I guess I got used to all of it, having gone over these pictures so many times already. And having been there. Things like the shot above, taken during our expedition to Clipperton, a deserted island in the Pacific. The land crabs were piling up trying to devour the bone of a spare rib. That is a lot of crab! They would eat anything. Plastic, cardboard, sleeping bags, ropes,… This made the island pretty clean!

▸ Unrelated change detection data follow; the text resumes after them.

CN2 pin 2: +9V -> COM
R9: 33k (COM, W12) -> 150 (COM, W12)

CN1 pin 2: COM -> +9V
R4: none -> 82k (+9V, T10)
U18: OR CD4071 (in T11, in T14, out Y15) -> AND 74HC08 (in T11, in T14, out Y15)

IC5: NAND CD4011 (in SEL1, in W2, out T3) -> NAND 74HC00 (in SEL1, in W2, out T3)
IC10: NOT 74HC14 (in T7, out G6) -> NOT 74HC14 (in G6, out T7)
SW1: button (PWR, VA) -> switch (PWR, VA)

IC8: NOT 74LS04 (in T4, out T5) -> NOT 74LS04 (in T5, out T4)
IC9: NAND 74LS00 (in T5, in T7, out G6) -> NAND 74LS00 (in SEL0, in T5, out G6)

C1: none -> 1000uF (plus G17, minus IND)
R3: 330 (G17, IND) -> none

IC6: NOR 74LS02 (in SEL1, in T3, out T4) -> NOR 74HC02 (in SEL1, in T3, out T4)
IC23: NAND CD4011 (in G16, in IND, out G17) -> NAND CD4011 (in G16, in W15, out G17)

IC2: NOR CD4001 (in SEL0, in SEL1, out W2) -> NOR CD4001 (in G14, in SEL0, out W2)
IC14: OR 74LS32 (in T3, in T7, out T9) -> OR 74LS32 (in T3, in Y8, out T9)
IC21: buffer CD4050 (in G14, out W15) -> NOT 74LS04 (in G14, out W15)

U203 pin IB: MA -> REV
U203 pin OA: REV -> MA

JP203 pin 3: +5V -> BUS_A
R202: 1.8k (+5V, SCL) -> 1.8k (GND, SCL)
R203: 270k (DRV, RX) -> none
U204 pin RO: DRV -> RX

Human waste was considered a delicacy. While squatting ‘au naturel’ on the island, shorts around our ankles, we had to scuffle forward as dozens of crabs would be fighting for your waste, piled on top of each other. If you were not scuffling fast enough, they would grab hold of your private parts… Tell ya, there are more pleasant things in life.

2. A lot of Crap!
Read an article today about the amount of garbage the world produces.. As an example, every day, the US [not trying to pick on the US, but it was the only figure I found!] produces enough non-recycable waste to fill the New Orleans Superdome twice. That is 230 million tons of solid waste per year. The amount of pollution and toxic leaching produced by a landfill receiving 1,000 tons per day of waste is 22,000 lbs. After a landfill closes, it is estimated that emissions could remain constant for as long as 30 years.

3. Let’s launch “Crabs for Crap”!
I think I will run for prime minister, with only one single programme item: I will introduce the use of Clipperton land crabs in the processing of our waste in ‘developed countries’. Think I stand a chance?